Romeo mengusap pipi kakak perempuanku dengan gerakan yang manis. "Udah kak," bisiknya lalu mengecup singkat pipi kakak. “Papa dan mamaku pasti bangga sama Kak Jull karena bisa membuatku berpakaian seperti ini. Kakak dan Abang merubah pikiranku tentang pernikahan, kalian membuatku yakin bahwa pernikahan layak kok untuk dijalani,” ekor mata Romeo mencariku, dia tersenyum kecil. “Kak dulu aku pikir nggak ada yang bisa menerimaku, riuh sekali isi pikiranku sepeninggal papa dan mama, lalu kakak datang memelukku, mengatur semua kehidupanku dari A sampai Z. Ternyata aku punya rumah kak, kamu dan Abang, Bude dan Pakde. Kalian membuat isi kepala yang riuh itu jadi tenang. Ternyata aku nggak sendirian, aku punya keluarga. Kakak pernah bilang, carilah pasangan yang ridho dan mampu menerima kekuranganmu. Allah mendatangkan Lintang kak, dan aku yakin itu berkat doa kakak.” Untuk terakhir kalinya dia mencium kedua tangan kak Jullie
Tidak ingin menangis karena ucapan terimakasih yang manis itu, aku mendekati Romeo dan menepuk pundaknya “Bangga gue sama lo.”

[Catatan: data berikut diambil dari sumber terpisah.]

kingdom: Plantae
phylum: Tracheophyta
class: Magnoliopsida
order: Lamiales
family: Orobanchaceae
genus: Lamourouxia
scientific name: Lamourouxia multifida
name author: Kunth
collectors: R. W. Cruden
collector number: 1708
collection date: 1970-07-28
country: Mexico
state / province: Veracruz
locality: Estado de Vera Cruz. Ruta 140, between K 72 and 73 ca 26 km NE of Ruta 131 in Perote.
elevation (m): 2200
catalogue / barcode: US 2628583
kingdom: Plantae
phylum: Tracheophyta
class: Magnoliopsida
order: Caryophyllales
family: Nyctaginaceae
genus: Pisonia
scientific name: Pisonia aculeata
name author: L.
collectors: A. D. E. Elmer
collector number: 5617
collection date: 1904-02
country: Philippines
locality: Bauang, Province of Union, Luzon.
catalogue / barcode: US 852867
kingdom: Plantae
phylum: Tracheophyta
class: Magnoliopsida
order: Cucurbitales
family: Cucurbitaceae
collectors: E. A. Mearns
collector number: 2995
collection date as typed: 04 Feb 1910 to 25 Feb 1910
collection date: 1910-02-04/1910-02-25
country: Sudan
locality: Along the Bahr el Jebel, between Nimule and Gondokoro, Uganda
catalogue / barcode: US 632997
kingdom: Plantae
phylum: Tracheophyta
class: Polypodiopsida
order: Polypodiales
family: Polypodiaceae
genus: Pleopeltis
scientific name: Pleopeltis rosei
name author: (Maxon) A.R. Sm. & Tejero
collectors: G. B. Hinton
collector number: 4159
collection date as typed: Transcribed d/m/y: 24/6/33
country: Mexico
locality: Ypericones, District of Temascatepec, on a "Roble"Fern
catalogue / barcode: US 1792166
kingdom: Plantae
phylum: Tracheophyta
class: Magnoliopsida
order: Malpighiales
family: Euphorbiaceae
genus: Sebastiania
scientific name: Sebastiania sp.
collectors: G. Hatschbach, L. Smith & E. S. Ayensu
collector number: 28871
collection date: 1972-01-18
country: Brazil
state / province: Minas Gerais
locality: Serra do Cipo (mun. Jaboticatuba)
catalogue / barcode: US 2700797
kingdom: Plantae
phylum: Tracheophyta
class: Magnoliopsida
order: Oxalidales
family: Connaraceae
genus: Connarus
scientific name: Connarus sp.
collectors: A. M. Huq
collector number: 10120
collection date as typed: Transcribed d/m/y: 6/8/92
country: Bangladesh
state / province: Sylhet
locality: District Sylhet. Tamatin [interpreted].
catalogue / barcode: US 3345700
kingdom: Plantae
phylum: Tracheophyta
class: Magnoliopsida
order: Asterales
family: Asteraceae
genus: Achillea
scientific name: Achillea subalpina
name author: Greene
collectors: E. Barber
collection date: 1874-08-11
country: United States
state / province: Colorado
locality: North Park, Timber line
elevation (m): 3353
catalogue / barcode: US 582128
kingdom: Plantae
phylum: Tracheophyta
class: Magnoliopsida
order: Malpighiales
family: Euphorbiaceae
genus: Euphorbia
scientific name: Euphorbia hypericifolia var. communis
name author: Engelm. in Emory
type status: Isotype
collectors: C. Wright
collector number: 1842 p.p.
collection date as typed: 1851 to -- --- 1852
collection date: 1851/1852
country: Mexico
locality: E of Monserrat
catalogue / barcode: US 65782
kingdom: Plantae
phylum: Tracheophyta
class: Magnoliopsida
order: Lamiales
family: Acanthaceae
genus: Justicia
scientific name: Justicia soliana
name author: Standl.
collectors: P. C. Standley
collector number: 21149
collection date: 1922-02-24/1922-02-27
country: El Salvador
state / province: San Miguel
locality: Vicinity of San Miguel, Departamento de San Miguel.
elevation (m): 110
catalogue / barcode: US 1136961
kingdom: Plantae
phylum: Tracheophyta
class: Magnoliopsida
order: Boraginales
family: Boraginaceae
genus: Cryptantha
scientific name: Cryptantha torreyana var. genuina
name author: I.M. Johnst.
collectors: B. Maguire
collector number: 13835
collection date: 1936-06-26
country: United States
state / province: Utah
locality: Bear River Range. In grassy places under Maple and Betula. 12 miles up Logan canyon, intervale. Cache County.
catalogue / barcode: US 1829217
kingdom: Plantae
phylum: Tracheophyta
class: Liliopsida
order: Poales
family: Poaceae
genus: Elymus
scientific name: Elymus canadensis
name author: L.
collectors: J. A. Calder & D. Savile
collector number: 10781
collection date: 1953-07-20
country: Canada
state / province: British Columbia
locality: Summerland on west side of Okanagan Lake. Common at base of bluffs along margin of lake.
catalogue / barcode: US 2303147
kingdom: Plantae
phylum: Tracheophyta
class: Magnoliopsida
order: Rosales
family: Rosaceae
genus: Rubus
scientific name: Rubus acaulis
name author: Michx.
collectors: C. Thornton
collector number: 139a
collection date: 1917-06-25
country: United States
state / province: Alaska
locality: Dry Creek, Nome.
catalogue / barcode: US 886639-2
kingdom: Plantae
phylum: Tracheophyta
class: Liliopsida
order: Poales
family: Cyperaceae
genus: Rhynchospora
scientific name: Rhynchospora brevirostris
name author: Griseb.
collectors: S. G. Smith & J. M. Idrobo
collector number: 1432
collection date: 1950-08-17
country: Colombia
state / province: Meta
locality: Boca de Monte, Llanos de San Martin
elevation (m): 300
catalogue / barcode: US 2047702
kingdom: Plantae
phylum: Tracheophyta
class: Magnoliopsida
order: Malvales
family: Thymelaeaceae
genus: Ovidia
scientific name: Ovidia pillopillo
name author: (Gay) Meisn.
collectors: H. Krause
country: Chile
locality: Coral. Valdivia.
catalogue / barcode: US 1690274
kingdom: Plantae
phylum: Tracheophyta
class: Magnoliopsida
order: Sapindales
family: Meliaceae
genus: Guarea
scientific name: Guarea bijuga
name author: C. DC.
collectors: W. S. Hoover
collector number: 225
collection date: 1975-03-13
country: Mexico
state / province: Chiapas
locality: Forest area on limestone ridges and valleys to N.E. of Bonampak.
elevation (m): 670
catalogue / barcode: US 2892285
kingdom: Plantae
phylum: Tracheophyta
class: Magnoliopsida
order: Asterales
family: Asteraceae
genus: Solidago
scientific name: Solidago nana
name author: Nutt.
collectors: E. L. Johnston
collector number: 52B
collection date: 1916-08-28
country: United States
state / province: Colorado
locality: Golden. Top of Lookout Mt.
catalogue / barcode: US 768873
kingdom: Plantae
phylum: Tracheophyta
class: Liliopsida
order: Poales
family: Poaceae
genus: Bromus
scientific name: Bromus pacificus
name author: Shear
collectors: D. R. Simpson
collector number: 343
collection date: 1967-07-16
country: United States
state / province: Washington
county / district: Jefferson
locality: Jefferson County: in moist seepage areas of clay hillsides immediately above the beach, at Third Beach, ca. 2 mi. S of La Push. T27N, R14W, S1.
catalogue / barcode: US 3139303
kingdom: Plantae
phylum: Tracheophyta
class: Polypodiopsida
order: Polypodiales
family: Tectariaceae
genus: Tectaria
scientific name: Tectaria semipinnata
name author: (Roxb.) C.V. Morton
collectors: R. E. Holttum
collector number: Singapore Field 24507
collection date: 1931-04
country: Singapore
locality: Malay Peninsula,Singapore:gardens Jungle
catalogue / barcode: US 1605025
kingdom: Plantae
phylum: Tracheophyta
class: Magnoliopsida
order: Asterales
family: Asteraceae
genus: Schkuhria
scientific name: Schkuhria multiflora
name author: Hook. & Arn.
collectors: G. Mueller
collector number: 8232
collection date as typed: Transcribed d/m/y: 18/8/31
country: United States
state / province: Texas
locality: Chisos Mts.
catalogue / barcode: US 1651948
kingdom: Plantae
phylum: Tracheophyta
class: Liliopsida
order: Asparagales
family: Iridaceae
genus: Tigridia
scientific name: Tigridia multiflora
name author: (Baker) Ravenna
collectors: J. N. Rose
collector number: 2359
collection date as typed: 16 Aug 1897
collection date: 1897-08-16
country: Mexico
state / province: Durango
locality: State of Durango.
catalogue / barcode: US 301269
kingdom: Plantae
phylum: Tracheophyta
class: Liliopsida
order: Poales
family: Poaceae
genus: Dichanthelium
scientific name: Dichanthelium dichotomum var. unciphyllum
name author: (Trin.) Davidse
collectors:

Ujung mata kak Jull itu runcingnya seperti ujung tombak Patimura. Tapi karena suasana yang dibangun Romeo dengan ucapan terimakasihnya itu membuat tatapan kak Jull menumpul, menjadi manis dan penuh sayang. Alih-alih marah dia menepuk pipiku pelan “Lo juga akan menemukan perempuan yang ridho dengan diri lo.” Senyumnya manis sekali. “Nah, coba mulai hari ini cari-cari di Tinder, kalau perlu ditulis di profil lo, pemabuk dan pemain handal, bisa cek-in cek-out di semua hotel indonesia.” Cepat sekali senyum manisnya berubah masam
“Perempuan yang baik hanya untuk laki-laki yang baik.” Austin mengangkat alisnya. “Taubat, perbaiki dirimu kakakku.”
Lihatlah siapa yang bicara.
Austin bangkit dari duduknya dan melengos keluar kamar. “Kita sudah diminta keluar, kan?”
Mataku mengikuti punggungnya. Begini banget rasanya dibully satu keluarga. Ya Allah seberdosa itu kah hamba ?
“Tuh anak nggak akan nikah sebelum gue nikah” bisikku pelan, bermaksud bicara pada diri sendiri eh nyatanya didengar oleh kak Jull,
Dan ditanggapi, “Amin, mangkanya cepet dong. Aku carikan ya!”
Aku bergidik serem. “Salah ngomong gue.”
Aku mengikuti Austin keluar dari kamar Romeo.